Punto in aria (literally “stitch in air”) is an early form of needle lace devised in Italy. It is considered the first true lace because it was the first meant to be stitched alone, and not first onto a woven fabric.

It is a closely related needle lace to reticella, and their designs have many similarities when compared side by side. However, the punto in aria was an important improvement on the reticella method, and was a breakthrough in needle lace design.

== History ==
The reticella was the design that was the catalyst of the transition between fabrics made into lace by subtracting threads after needling, and lace made from scratch without fabric support. The reticella design required one to draw out threads after stitching onto fabric.
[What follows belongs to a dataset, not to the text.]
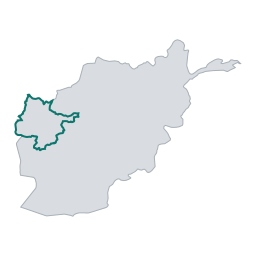 location of Hirat within Afghanistan
{"feature_id": "AFG-1742", "entity_name": "Hirat", "entity_type": "Province", "adm_level": 1, "iso_a3": "AFG", "parent_name": "Afghanistan", "parent_adm1": "", "projection": "natural_earth1", "projection_center": [62.522, 34.206], "detail": "fine", "context": "in_parent", "style": "outline", "palette": "teal", "viewbox_px": 256, "rotation_deg": 0, "n_neighbors": 0, "source": "natural_earth", "source_scale": "10m", "svg_char_len": 8342}
<svg xmlns="http://www.w3.org/2000/svg" viewBox="0 0 256 256"><path d="M109.2,61.4L114.7,60.9L118.5,61.6L120.5,63.5L122.5,64.0L124.3,63.1L125.5,62.9L126.0,63.5L126.9,63.8L128.4,63.7L129.2,64.2L129.4,65.4L130.5,66.8L132.5,68.6L134.2,69.1L136.5,67.7L137.2,67.8L137.6,67.4L137.8,66.4L139.1,65.4L141.6,64.5L143.0,63.7L143.5,63.1L144.3,62.9L145.3,63.1L145.9,62.8L146.4,61.9L147.3,61.6L148.0,61.8L151.5,65.0L152.9,66.0L153.5,65.8L155.2,64.0L155.4,62.4L154.8,60.3L155.1,58.6L156.2,57.3L158.3,56.5L161.3,56.2L163.2,56.4L163.9,57.1L164.8,57.5L166.0,57.5L167.1,56.8L168.0,55.2L168.0,53.2L167.1,50.9L167.3,50.1L168.8,49.0L170.4,47.2L171.9,45.0L173.3,42.2L175.2,40.5L177.4,39.8L180.1,40.6L183.3,42.7L184.6,45.4L183.9,48.5L183.9,50.3L184.5,50.6L188.1,50.0L188.6,50.4L188.6,51.3L188.1,52.6L187.6,56.4L186.7,65.6L188.4,71.1L189.5,73.3L190.6,74.0L191.7,74.2L192.7,74.0L194.9,72.6L198.1,70.0L201.3,68.4L205.9,67.5L207.4,64.7L209.5,62.9L214.3,60.1L216.9,59.1L218.5,58.9L222.2,59.9L222.5,60.8L222.2,61.7L221.2,62.4L220.9,63.0L221.3,63.4L222.8,63.6L229.3,61.7L230.6,60.0L232.0,59.9L234.8,60.7L236.9,60.4L238.0,61.1L240.6,63.6L239.8,63.7L238.7,63.2L238.0,62.4L235.4,63.5L232.6,65.0L232.7,65.4L235.3,67.6L230.0,70.1L227.6,71.5L227.0,71.5L223.4,70.2L213.2,70.6L205.5,71.4L202.5,72.6L199.7,73.2L198.3,73.9L197.4,75.2L193.2,78.1L192.4,79.1L190.0,79.0L187.6,81.8L184.1,85.1L183.4,86.7L184.0,87.5L185.9,88.7L186.8,89.8L188.3,93.0L188.9,95.3L189.8,96.3L190.3,99.0L189.5,100.6L189.5,101.3L190.7,103.4L190.4,104.0L189.6,105.0L188.2,107.6L185.7,109.5L184.7,111.2L183.0,113.1L182.3,114.7L181.5,115.6L180.7,116.1L181.0,116.9L181.7,118.0L182.9,119.2L182.9,124.1L182.3,125.4L179.1,126.8L176.1,127.3L172.3,127.4L170.9,127.2L165.6,125.4L164.0,126.3L163.7,128.4L166.7,131.9L168.0,133.8L169.4,137.0L170.5,138.7L170.2,140.2L164.8,143.7L161.4,144.0L159.3,144.6L158.2,145.5L157.5,149.1L156.8,150.5L156.8,152.0L156.1,153.8L155.1,155.0L154.3,156.9L155.1,166.6L152.0,170.4L150.3,171.8L148.7,172.5L147.3,172.2L145.5,170.0L144.3,169.2L143.1,169.4L141.8,170.1L139.9,169.9L138.2,169.1L137.3,169.2L136.9,170.0L135.1,171.6L130.7,174.1L128.9,174.3L128.1,175.0L128.5,176.0L129.3,176.8L130.6,177.4L130.7,178.1L128.5,179.4L126.2,180.3L123.6,180.6L120.8,180.1L119.4,179.0L117.8,178.9L116.3,179.7L114.7,181.0L112.6,184.4L109.4,186.5L108.7,188.7L107.7,192.5L108.1,198.1L107.7,200.5L107.1,202.2L107.2,203.5L108.3,204.9L107.9,205.9L107.0,206.9L106.1,207.5L88.8,212.9L86.0,213.0L84.5,212.8L79.6,212.8L77.6,213.2L75.5,213.9L74.0,214.8L72.9,216.2L70.8,215.4L64.3,214.1L46.8,215.9L45.2,215.5L20.7,207.1L35.8,188.1L36.2,186.5L36.3,183.4L35.3,179.3L33.8,177.4L20.5,175.2L20.0,172.0L20.2,170.5L20.0,167.7L20.0,165.6L20.6,162.1L20.7,160.5L16.5,144.7L16.5,143.2L19.0,139.6L22.2,136.0L22.0,135.4L20.4,135.0L18.0,135.0L16.7,134.4L15.7,133.4L15.4,132.0L16.0,129.5L15.4,124.6L17.9,120.4L21.8,120.2L19.8,117.1L19.4,116.8L19.2,116.3L19.5,115.8L20.4,115.6L22.8,113.7L22.9,112.6L24.9,109.7L24.7,108.5L26.0,105.1L25.3,102.9L25.2,101.6L26.6,100.9L27.5,97.7L28.0,97.0L28.1,96.2L27.8,94.9L29.1,94.7L30.3,96.3L32.2,98.0L33.4,98.5L35.0,98.8L38.4,98.2L39.1,98.3L42.7,101.3L43.3,102.1L43.6,103.3L44.2,103.6L45.4,102.4L46.6,102.1L49.0,102.4L50.2,102.0L56.0,98.3L56.4,95.9L56.9,94.5L57.7,93.8L56.8,91.0L57.1,90.5L57.9,90.3L59.8,90.3L68.6,87.3L70.9,87.3L71.4,87.0L71.5,86.2L72.2,85.3L76.3,83.1L78.7,80.9L79.6,79.2L83.4,65.5L85.5,64.3L87.6,63.5L94.9,63.2L96.2,59.0L96.8,58.0L98.1,57.0L103.5,60.0L109.2,61.4Z" fill="#d9dde1" stroke="#a8b0b8" stroke-width="1"/><path d="M48.9,102.7L49.1,102.6L50.3,102.1L50.5,102.0L50.7,101.8L50.9,101.5L51.3,101.1L52.3,100.6L51.7,102.5L50.4,104.8L50.2,105.1L49.9,106.1L49.8,106.8L49.6,109.0L49.7,109.4L49.8,109.9L49.9,110.0L50.6,110.3L51.1,110.3L51.3,110.4L51.8,111.0L52.3,111.3L52.5,111.5L53.0,111.6L53.5,112.0L54.0,112.3L54.6,112.3L54.9,112.2L55.0,112.3L55.3,112.7L55.5,113.0L55.6,113.8L55.9,113.8L56.8,114.0L57.8,114.5L58.1,114.5L58.6,114.0L58.8,113.9L60.8,114.0L61.9,114.5L62.5,114.8L62.7,115.0L62.8,115.1L63.5,115.5L63.8,115.6L64.7,115.7L64.9,115.7L65.1,115.7L65.4,115.5L66.6,115.9L67.0,116.2L67.4,116.4L67.5,116.5L67.8,116.5L71.1,115.5L72.1,114.6L72.3,114.5L72.6,114.5L72.8,114.4L73.0,113.9L73.2,113.6L73.6,113.4L74.0,113.2L75.7,113.2L76.1,113.3L76.5,113.4L76.6,113.5L78.4,113.3L78.1,115.0L78.1,115.5L78.2,115.8L78.4,116.4L78.5,116.7L78.5,116.8L78.4,116.9L78.1,116.9L77.8,116.9L77.7,116.8L77.6,116.6L77.4,116.3L76.8,116.6L76.5,116.7L76.2,116.7L76.0,116.8L75.9,116.9L75.8,117.0L75.6,117.1L75.4,117.2L75.2,117.2L74.9,117.1L74.5,117.1L74.3,117.1L74.1,117.2L74.0,117.3L73.9,117.3L73.9,117.6L73.9,117.8L74.0,118.3L73.9,118.8L74.0,119.3L73.9,119.8L74.1,120.3L74.2,120.6L74.2,120.8L74.1,121.1L74.0,121.3L73.9,121.3L73.7,121.4L73.3,121.5L73.0,121.8L72.8,122.0L72.6,122.0L72.3,122.0L72.0,122.1L71.9,122.0L71.0,121.6L70.9,121.8L70.7,122.0L68.5,122.1L68.3,122.0L68.0,121.8L67.8,121.6L67.5,121.4L67.1,121.2L66.8,121.2L65.5,121.1L62.9,121.2L62.6,122.3L62.2,123.1L61.3,124.5L61.2,124.8L61.2,125.0L61.9,126.1L62.0,126.3L62.1,126.7L62.2,126.9L62.8,127.4L63.1,127.8L63.3,128.1L63.4,128.4L63.6,129.2L63.7,129.3L64.2,129.8L64.3,130.1L64.3,130.4L64.1,130.5L63.8,130.7L63.3,130.7L63.2,130.8L63.0,131.1L63.3,131.9L63.3,132.2L63.0,132.8L62.7,133.0L62.2,133.2L60.7,133.3L58.9,133.8L58.7,133.9L58.6,134.1L58.3,134.3L58.1,134.4L57.8,134.5L57.2,134.8L56.5,135.3L56.3,135.5L56.3,135.8L56.5,136.1L56.6,136.3L56.6,136.5L56.6,136.9L56.7,137.1L57.0,137.6L57.1,137.9L57.2,138.2L57.2,138.6L57.3,139.3L57.4,139.6L57.1,139.9L56.7,140.0L56.5,140.4L56.3,140.8L56.0,141.5L55.9,141.9L55.9,142.1L55.8,142.4L55.4,142.9L54.0,143.4L53.9,143.4L53.8,143.2L53.8,142.9L53.4,143.0L52.1,143.5L51.9,143.5L51.7,143.6L51.0,143.5L50.9,143.6L50.8,143.8L50.7,144.2L50.6,144.3L50.4,144.4L50.2,144.6L49.5,144.8L48.7,145.0L48.4,144.9L47.9,144.7L47.6,144.7L47.4,144.7L46.7,145.1L46.2,145.4L45.8,145.8L45.6,145.9L45.5,146.0L45.4,146.2L45.3,146.5L45.3,146.9L45.3,147.1L45.3,147.3L44.8,148.4L44.8,148.5L44.9,148.9L44.7,148.9L44.4,148.9L44.0,148.9L43.4,149.0L42.1,149.1L41.7,149.2L41.4,149.4L40.8,149.9L40.5,150.1L40.2,150.1L39.9,150.1L39.7,149.9L39.6,149.7L39.5,149.4L39.5,149.0L39.4,148.7L39.3,148.0L39.2,147.9L38.7,148.0L37.9,148.6L37.3,149.3L37.1,149.4L36.8,149.4L36.6,149.2L36.0,148.6L35.9,148.3L35.8,148.2L35.7,148.1L34.5,148.0L34.4,148.0L34.2,147.9L34.0,147.6L34.0,147.3L34.0,146.6L34.1,145.9L34.2,145.6L34.3,145.4L34.8,145.1L35.0,144.7L35.3,144.5L35.8,143.9L36.1,143.5L36.7,143.0L36.8,142.8L36.8,142.6L36.1,141.4L35.5,140.7L35.4,140.6L35.4,140.4L35.5,140.3L35.7,140.1L35.8,139.9L36.1,139.6L36.4,139.3L36.5,139.2L36.6,138.9L36.6,137.9L36.7,137.7L36.9,137.5L37.0,137.4L37.0,137.2L37.1,136.9L37.0,136.7L36.9,136.6L35.8,136.3L34.6,136.3L34.2,136.3L33.9,136.3L33.7,136.0L32.9,135.9L32.2,135.8L31.8,135.9L31.7,136.0L31.4,136.5L31.2,136.6L31.1,136.8L30.6,136.9L30.4,136.9L30.2,136.9L29.9,136.8L29.7,136.7L29.4,136.7L27.1,137.0L26.1,136.9L24.0,136.4L23.1,136.0L22.2,135.9L22.1,135.6L21.8,135.3L21.6,135.2L21.0,135.0L20.4,135.0L19.3,135.1L18.0,135.0L16.8,134.4L15.8,133.4L15.4,132.0L15.5,131.4L16.0,130.2L16.0,129.5L15.6,126.5L15.4,124.6L15.5,123.7L16.0,122.8L16.5,122.1L17.0,121.5L17.8,121.1L18.0,120.8L17.9,120.4L21.8,120.2L21.6,119.8L20.5,118.3L20.2,117.8L20.1,117.5L19.9,117.4L19.5,117.2L19.4,117.0L19.2,116.6L19.0,116.4L18.8,116.3L19.1,115.9L19.5,115.7L20.3,115.6L20.7,115.5L21.0,115.3L21.7,114.5L21.8,114.3L21.9,114.2L22.1,114.0L22.4,114.0L22.6,114.0L22.9,113.8L23.0,113.3L22.9,112.8L22.9,112.3L23.2,112.0L23.7,111.6L24.0,111.0L24.1,110.7L24.6,110.5L24.7,109.9L24.8,109.2L24.7,108.5L24.8,108.2L25.0,107.9L25.0,107.7L25.1,107.3L25.3,106.6L25.4,105.8L25.5,105.5L25.9,105.0L25.8,104.8L25.7,104.6L25.8,104.2L25.2,103.4L25.1,103.2L25.4,103.0L25.4,102.8L25.3,102.6L25.2,102.6L25.2,101.9L25.3,101.5L25.6,101.3L25.9,101.3L26.3,101.3L26.6,101.1L26.7,100.8L26.6,99.8L26.7,99.4L26.8,99.1L27.1,98.7L27.4,97.9L27.5,97.5L27.9,97.1L28.1,96.7L28.2,96.3L28.2,95.9L28.0,95.1L27.9,94.9L28.1,94.8L28.9,94.7L29.1,94.7L29.3,94.9L29.2,95.1L29.4,95.3L29.7,95.5L29.6,95.8L29.8,96.2L30.0,96.2L30.1,96.3L30.4,96.4L31.4,97.3L32.1,98.1L33.1,98.6L35.3,98.9L36.2,98.8L38.1,98.2L39.0,98.2L39.5,98.4L39.9,98.7L41.5,100.3L41.9,100.6L42.8,101.0L43.0,101.2L43.2,101.5L43.3,101.9L43.3,102.2L43.3,103.0L43.4,103.3L43.7,104.0L43.9,104.2L44.1,104.1L45.6,102.0L46.1,101.5L46.6,101.5L47.6,102.4L47.8,102.5L48.3,102.5L48.7,102.7L48.9,102.7Z" fill="none" stroke="#0f766e" stroke-width="2"/></svg>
As that design evolved, an increasing number of threads required withdrawing. Eventually, so many threads were drawn-out that the foundation became very flimsy and lace makers devised a new framework that did not require original foundation fabric. This came to be known as punto in aria.

== Design ==
Punto in aria retains many of the characteristics of reticella but also is able to go beyond the geometric framework. The lace makers devised a linen and parchment base for their work. This base consisted of two or three layers of fabric with the parchment pattern on top. The layers were then basted together. The pattern was then laid over with a gimp which was basted down through the pattern and layers of support fabric. When the lace was finished, the basting stitches were cut between the layers thus leaving only the lace.